Top of TEXT PROVIDED

In computer graphics, cube mapping is a method of environment mapping that uses the six faces of a cube as the map shape. The environment is projected onto the sides of a cube and stored as six square textures, or unfolded into six regions of a single texture.

The cube map is generated by first rendering the scene six times from a viewpoint, with the views defined by a 90 degree view frustum representing each cube face. Or if the environment is first considered to be projected onto a sphere, then each face of the cube is its gnomonic projection.

In the majority of cases, cube mapping is preferred over the older method of sphere mapping because it eliminates many of the problems that are inherent in sphere mapping such as image distortion, viewpoint dependency, and computational inefficiency. Also, cube mapping provides a much larger capacity to support real-time rendering of reflections relative to sphere mapping because the combination of inefficiency and viewpoint dependency severely limits the ability of sphere mapping to be applied when there is a consistently changing viewpoint.

Variants of cube mapping are also commonly used in 360 video projection.

==History==
Cube mapping was first proposed in 1986 by Ned Greene in his paper "Environment Mapping and Other Applications of World Projections", ten years after environment mapping was first put forward by Jim Blinn and Martin Newell. However, hardware limitations on the ability to access six texture images simultaneously made it infeasible to implement cube mapping without further technological developments. This problem was remedied in 1999 with the release of the Nvidia GeForce 256. Nvidia touted cube mapping in hardware as "a breakthrough image quality feature of GeForce 256 that ... will allow developers to create accurate, real-time reflections. Accelerated in hardware, cube environment mapping will free up the creativity of developers to use reflections and specular lighting effects to create interesting, immersive environments." Today, cube mapping is still used in a variety of graphical applications as a favored method of environment mapping.

==Advantages==

Cube mapping is preferred over other methods of environment mapping because of its relative simplicity. Cube mapping also produces results that are similar to those obtained by ray tracing, but is much more computationally efficient – the moderate reduction in quality is compensated for by large gains in efficiency.

Bottom of TEXT PROVIDED
Top of EXTRACTED DATA

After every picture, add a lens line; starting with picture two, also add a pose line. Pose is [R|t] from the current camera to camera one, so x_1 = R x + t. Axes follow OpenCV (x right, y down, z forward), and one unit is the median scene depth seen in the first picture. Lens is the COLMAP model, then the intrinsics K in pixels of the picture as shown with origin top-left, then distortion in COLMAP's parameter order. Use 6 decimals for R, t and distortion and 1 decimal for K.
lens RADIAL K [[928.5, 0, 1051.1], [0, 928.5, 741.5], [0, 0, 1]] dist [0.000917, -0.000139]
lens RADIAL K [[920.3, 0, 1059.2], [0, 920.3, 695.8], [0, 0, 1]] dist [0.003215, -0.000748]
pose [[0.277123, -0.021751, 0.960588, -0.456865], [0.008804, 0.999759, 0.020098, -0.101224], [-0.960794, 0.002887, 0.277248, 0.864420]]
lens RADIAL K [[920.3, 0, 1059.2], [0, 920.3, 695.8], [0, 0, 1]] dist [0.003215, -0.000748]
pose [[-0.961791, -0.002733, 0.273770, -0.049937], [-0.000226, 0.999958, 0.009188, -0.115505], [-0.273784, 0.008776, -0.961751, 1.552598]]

Bottom of EXTRACTED DATA

WORK INSTRUCTIONS:
1 - According to the cube mapping text, which hardware release in 1999 made cube mapping practical to implement?
2 - Pick up the cube mapping text after its last sentence and continue it.
The entries have no connection to the cube mapping text.

PER-TASK OUTPUTS:
1 - The Nvidia GeForce 256.

2 -
Pre-dating cube mapping, sphere mapping has many inherent flaws that made it impractical for most applications. Sphere mapping is view-dependent, meaning that a different texture is necessary for each viewpoint. Therefore, in applications where the viewpoint is mobile, it would be necessary to dynamically generate a new sphere mapping for each new viewpoint (or, to pre-generate a mapping for every viewpoint). Also, a texture mapped onto a sphere's surface must be stretched and compressed, and warping and distortion (particularly along the edge of the sphere) are a direct consequence of this. Although these image flaws can be reduced using certain tricks and techniques like "pre-stretching", this just adds another layer of complexity to sphere mapping.

Paraboloid mapping provides some improvement on the limitations of sphere mapping, however it requires two rendering passes in addition to special image warping operations and more involved computation.

Conversely, cube mapping requires only a single render pass, and due to its simple nature, is very easy for developers to comprehend and generate. Also, cube mapping uses the entire resolution of the texture image, compared to sphere and paraboloid mappings, which also allows it to use lower resolution images to achieve the same quality. Although handling the seams of the cube map is a problem, algorithms have been developed to handle seam behavior and result in a seamless reflection.

==Disadvantages==
Disadvantages include discontinuity, a high amount of indexing, linear interpolation of vectors (when calculated in hardware), filtering across texture map boundaries, and possibly the need for multiple textures.

==Applications==

===Stable specular highlights===
Computer-aided design (CAD) programs use specular highlights as visual cues to convey a sense of surface curvature when rendering 3D objects. However, many CAD programs exhibit problems in sampling specular highlights because the specular lighting computations are only performed at the vertices of the mesh used to represent the object, and interpolation is used to estimate lighting across the surface of the object. Problems occur when the mesh vertices are not dense enough, resulting in insufficient sampling of the specular lighting. This in turn results in highlights with brightness proportionate to the distance from mesh vertices, ultimately compromising the visual cues that indicate curvature. However, this problem cannot be solved by simply creating a denser mesh, as this can greatly reduce the efficiency of object rendering.

Cube maps provide a fairly straightforward and efficient solution to rendering stable specular highlights. Multiple specular highlights can be encoded into a cube map texture, which can then be accessed by interpolating across the surface's reflection vector to supply coordinates. Relative to computing lighting at individual vertices, this method provides cleaner results that more accurately represent curvature. Another advantage to this method is that it scales well, as additional specular highlights can be encoded into the texture at no increase in the cost of rendering. However, this approach is limited in that the light sources must be either distant or infinite lights, although this is usually the case in CAD programs.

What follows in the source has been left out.